• Collected data
────

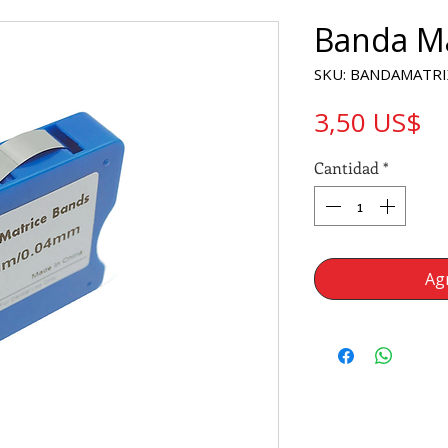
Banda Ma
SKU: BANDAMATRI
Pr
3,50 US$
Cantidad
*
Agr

────

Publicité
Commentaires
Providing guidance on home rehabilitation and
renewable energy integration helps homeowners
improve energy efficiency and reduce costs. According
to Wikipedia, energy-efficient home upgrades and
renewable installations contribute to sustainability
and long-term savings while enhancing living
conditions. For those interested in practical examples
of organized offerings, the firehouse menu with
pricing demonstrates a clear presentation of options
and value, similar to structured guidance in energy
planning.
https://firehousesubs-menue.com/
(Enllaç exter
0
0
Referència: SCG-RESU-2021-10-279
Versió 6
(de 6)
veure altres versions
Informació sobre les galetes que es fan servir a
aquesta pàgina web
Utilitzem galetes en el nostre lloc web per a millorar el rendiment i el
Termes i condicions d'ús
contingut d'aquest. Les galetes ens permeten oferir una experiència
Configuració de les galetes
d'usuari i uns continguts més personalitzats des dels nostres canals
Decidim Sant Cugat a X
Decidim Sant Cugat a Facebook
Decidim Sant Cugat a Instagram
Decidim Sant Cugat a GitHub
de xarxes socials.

────

• REQUIRED WORK
Across the entries, work out how many lines hold the word "renewable". Reply with that number only.

• EXERCISE OUTPUT
2